Post-traumatic aneurysmal rupture involving the circle of Willis affected by fibromuscular dysplasia. A case report and systematic review.

Legal medicine (Tokyo, Japan) (2020-07-13)
Rafael Boscolo-Berto, Veronica Macchi, Andrea Porzionato, Anna Parenti, Lucia Petrelli, Alberto Raimondo, Raffaele De Caro
ABSTRACT

The fatal rupture of a saccular aneurysm at the junction between the left anterior cerebral artery and anterior communicating artery affected by fibromuscular dysplasia (FMD) is a rare condition. Here is reported the case of a subject involved in a road traffic accident a few minutes before the death, which opened the debate on the real cause of death in a forensic setting. By autopsy, the examination of the brain revealed subarachnoid haemorrhage with flooding of the ventricles due to the breached saccular aneurysm of the junction between the left anterior cerebral artery and anterior communicating artery, in FMD mainly affecting the circle of Willis arteries.

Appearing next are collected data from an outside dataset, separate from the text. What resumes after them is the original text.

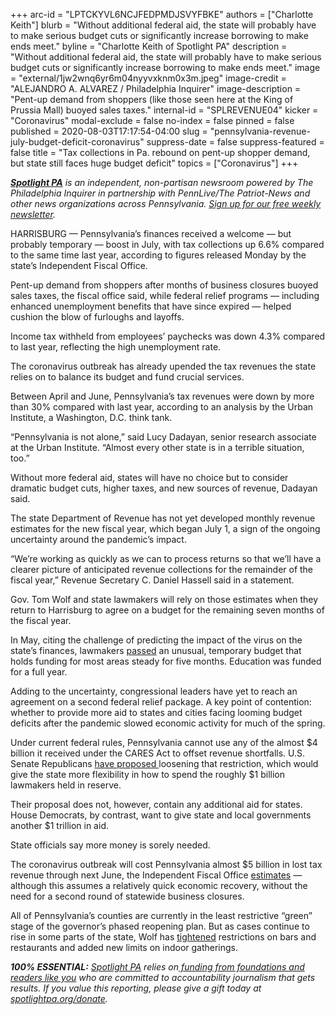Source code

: +++
arc-id = "LPTCKYVL6NCJFEDPMDJSVYFBKE"
authors = ["Charlotte Keith"]
blurb = "Without additional federal aid, the state will probably have to make serious budget cuts or significantly increase borrowing to make ends meet."
byline = "Charlotte Keith of Spotlight PA"
description = "Without additional federal aid, the state will probably have to make serious budget cuts or significantly increase borrowing to make ends meet."
image = "external/1jw2wnq6yr6m04nyyvxknm0x3m.jpeg"
image-credit = "ALEJANDRO A. ALVAREZ / Philadelphia Inquirer"
image-description = "Pent-up demand from shoppers (like those seen here at the King of Prussia Mall) buoyed sales taxes."
internal-id = "SPLREVENUE04"
kicker = "Coronavirus"
modal-exclude = false
no-index = false
pinned = false
published = 2020-08-03T17:17:54-04:00
slug = "pennsylvania-revenue-july-budget-deficit-coronavirus"
suppress-date = false
suppress-featured = false
title = "Tax collections in Pa. rebound on pent-up shopper demand, but state still faces huge budget deficit"
topics = ["Coronavirus"]
+++

<a href="https://www.spotlightpa.org/"><i><b>Spotlight PA</b></i></a><i> is an independent, non-partisan newsroom powered by The Philadelphia Inquirer in partnership with PennLive/The Patriot-News and other news organizations across Pennsylvania. </i><a href="https://www.spotlightpa.org/newsletters"><i>Sign up for our free weekly newsletter</i></a><i>.</i>

HARRISBURG — Pennsylvania’s finances received a welcome — but probably temporary — boost in July, with tax collections up 6.6% compared to the same time last year, according to figures released Monday by the state’s Independent Fiscal Office. 

Pent-up demand from shoppers after months of business closures buoyed sales taxes, the fiscal office said, while federal relief programs — including enhanced unemployment benefits that have since expired — helped cushion the blow of furloughs and layoffs. 

Income tax withheld from employees’ paychecks was down 4.3% compared to last year, reflecting the high unemployment rate. 

The coronavirus outbreak has already upended the tax revenues the state relies on to balance its budget and fund crucial services.

Between April and June, Pennsylvania’s tax revenues were down by more than 30% compared with last year, according to an analysis by the Urban Institute, a Washington, D.C. think tank.

<script src="https://www.spotlightpa.org/embed.js" async></script><div data-spl-embed-version="1" data-spl-src="https://www.spotlightpa.org/embeds/donate/"></div>


“Pennsylvania is not alone,” said Lucy Dadayan, senior research associate at the Urban Institute. “Almost every other state is in a terrible situation, too.” 

Without more federal aid, states will have no choice but to consider dramatic budget cuts, higher taxes, and new sources of revenue, Dadayan said. 

The state Department of Revenue has not yet developed monthly revenue estimates for the new fiscal year, which began July 1, a sign of the ongoing uncertainty around the pandemic’s impact. 

“We’re working as quickly as we can to process returns so that we’ll have a clearer picture of anticipated revenue collections for the remainder of the fiscal year,” Revenue Secretary C. Daniel Hassell said in a statement. 

Gov. Tom Wolf and state lawmakers will rely on those estimates when they return to Harrisburg to agree on a budget for the remaining seven months of the fiscal year. 

In May, citing the challenge of predicting the impact of the virus on the state’s finances, lawmakers <a href="https://www.spotlightpa.org/news/2020/05/pennsylvania-short-term-budget-passes-wolf/">passed</a> an unusual, temporary budget that holds funding for most areas steady for five months. Education was funded for a full year. 

<script src="https://www.spotlightpa.org/embed.js" async></script><div data-spl-embed-version="1" data-spl-src="https://www.spotlightpa.org/embeds/newsletter/"></div>


Adding to the uncertainty, congressional leaders have yet to reach an agreement on a second federal relief package. A key point of contention: whether to provide more aid to states and cities facing looming budget deficits after the pandemic slowed economic activity for much of the spring. 

Under current federal rules, Pennsylvania cannot use any of the almost $4 billion it received under the CARES Act to offset revenue shortfalls. U.S. Senate Republicans <a href="https://www.washingtonpost.com/business/2020/07/27/senate-coronavirus-legislation-heals-act/">have proposed </a>loosening that restriction, which would give the state more flexibility in how to spend the roughly $1 billion lawmakers held in reserve. 

Their proposal does not, however, contain any additional aid for states. House Democrats, by contrast, want to give state and local governments another $1 trillion in aid. 

State officials say more money is sorely needed. 

The coronavirus outbreak will cost Pennsylvania almost $5 billion in lost tax revenue through next June, the Independent Fiscal Office <a href="https://web.archive.org/20220103175525/http://www.ifo.state.pa.us/download.cfm?file=Resources/Documents/Official-Revenue-Estimate-2020-06.pdf">estimates</a> — although this assumes a relatively quick economic recovery, without the need for a second round of statewide business closures.

All of Pennsylvania’s counties are currently in the least restrictive “green” stage of the governor’s phased reopening plan. But as cases continue to rise in some parts of the state, Wolf has <a href="https://www.spotlightpa.org/news/2020/07/pennsylvania-coronavirus-restrictions-wolf-bars-restaurants-nightclubs-telework/">tightened</a> restrictions on bars and restaurants and added new limits on indoor gatherings. 

<i><b>100% ESSENTIAL:</b></i> <a href="https://www.spotlightpa.org/"><i>Spotlight PA</i></a><i> relies on</i><a href="https://www.spotlightpa.org/support"><i> funding from foundations and readers like you</i></a><i> who are committed to accountability journalism that gets results. If you value this reporting, please give a gift today at </i><a href="https://www.spotlightpa.org/donate"><i>spotlightpa.org/donate</i></a><i>.</i>

<script src="https://www.spotlightpa.org/embed.js" async></script><div data-spl-embed-version="1" data-spl-src="https://www.spotlightpa.org/embeds/tips/?tip_text=Do%20you%20have%20a%20tip%20about%20%3Cb%3Ehow%20Pa.'s%20government%20is%20responding%20to%20the%20coronavirus%3C%2Fb%3E%3F%20Tell%20us."></div>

A spontaneous aneurysmal rupture was excluded on the basis of probabilistic analysis, in the presence of alternative hypotheses that could explain the facts. The passenger's delayed loss of consciousness may be explained as much by a hypertension-linked rupture of the aneurysm triggered by the emotional stress experienced, as by the traumatic shaking/impact of the aneurysm against the bony skull structures, in a subject predisposed to aneurysm frailty due to FMD. Overall, the concausal role of both the road traffic accident, typified by high kinetic energy, and the presence of a pre-existing aneurysmatic weakness due to FMD is fully recognized. The identification of anatomical variants, jointly with uncommon diseases at the examination of the brain base arteries in any case of isolated basal subarachnoid haemorrhage, may avoid wrong legal consequences even when the cause of death seems to be obviously of simple traumatic origin.